Your task: Repeat every record below exactly as it appears.

(Saved entries)
|---|
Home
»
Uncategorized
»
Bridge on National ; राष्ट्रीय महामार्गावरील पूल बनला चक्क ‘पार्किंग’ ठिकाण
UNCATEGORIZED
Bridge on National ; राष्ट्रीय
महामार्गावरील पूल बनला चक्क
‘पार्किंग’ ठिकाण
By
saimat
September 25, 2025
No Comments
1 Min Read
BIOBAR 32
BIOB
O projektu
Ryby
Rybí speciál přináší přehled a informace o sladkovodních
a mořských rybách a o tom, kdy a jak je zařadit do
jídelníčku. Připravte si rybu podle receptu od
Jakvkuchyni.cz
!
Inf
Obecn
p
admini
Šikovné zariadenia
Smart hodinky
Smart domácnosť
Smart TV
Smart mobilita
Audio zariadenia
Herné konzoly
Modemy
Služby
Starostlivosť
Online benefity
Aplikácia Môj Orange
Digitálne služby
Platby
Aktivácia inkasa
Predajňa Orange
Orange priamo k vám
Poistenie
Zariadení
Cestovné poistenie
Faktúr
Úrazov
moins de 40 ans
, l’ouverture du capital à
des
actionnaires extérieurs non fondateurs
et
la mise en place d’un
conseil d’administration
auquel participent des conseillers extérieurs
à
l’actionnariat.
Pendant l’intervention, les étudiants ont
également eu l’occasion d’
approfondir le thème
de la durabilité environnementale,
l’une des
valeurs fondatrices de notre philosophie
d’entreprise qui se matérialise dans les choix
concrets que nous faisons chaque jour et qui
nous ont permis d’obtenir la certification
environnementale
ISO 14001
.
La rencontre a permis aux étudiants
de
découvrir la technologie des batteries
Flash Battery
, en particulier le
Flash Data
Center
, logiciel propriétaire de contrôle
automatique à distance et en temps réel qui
|---|
Task output:
Home
»
Uncategorized
»
Bridge on National ; राष्ट्रीय महामार्गावरील पूल बनला चक्क ‘पार्किंग’ ठिकाण
UNCATEGORIZED
Bridge on National ; राष्ट्रीय
महामार्गावरील पूल बनला चक्क
‘पार्किंग’ ठिकाण
By
saimat
September 25, 2025
No Comments
1 Min Read
BIOBAR 32
BIOB
O projektu
Ryby
Rybí speciál přináší přehled a informace o sladkovodních
a mořských rybách a o tom, kdy a jak je zařadit do
jídelníčku. Připravte si rybu podle receptu od
Jakvkuchyni.cz
!
Inf
Obecn
p
admini
Šikovné zariadenia
Smart hodinky
Smart domácnosť
Smart TV
Smart mobilita
Audio zariadenia
Herné konzoly
Modemy
Služby
Starostlivosť
Online benefity
Aplikácia Môj Orange
Digitálne služby
Platby
Aktivácia inkasa
Predajňa Orange
Orange priamo k vám
Poistenie
Zariadení
Cestovné poistenie
Faktúr
Úrazov
moins de 40 ans
, l’ouverture du capital à
des
actionnaires extérieurs non fondateurs
et
la mise en place d’un
conseil d’administration
auquel participent des conseillers extérieurs
à
l’actionnariat.
Pendant l’intervention, les étudiants ont
également eu l’occasion d’
approfondir le thème
de la durabilité environnementale,
l’une des
valeurs fondatrices de notre philosophie
d’entreprise qui se matérialise dans les choix
concrets que nous faisons chaque jour et qui
nous ont permis d’obtenir la certification
environnementale
ISO 14001
.
La rencontre a permis aux étudiants
de
découvrir la technologie des batteries
Flash Battery
, en particulier le
Flash Data
Center
, logiciel propriétaire de contrôle
automatique à distance et en temps réel qui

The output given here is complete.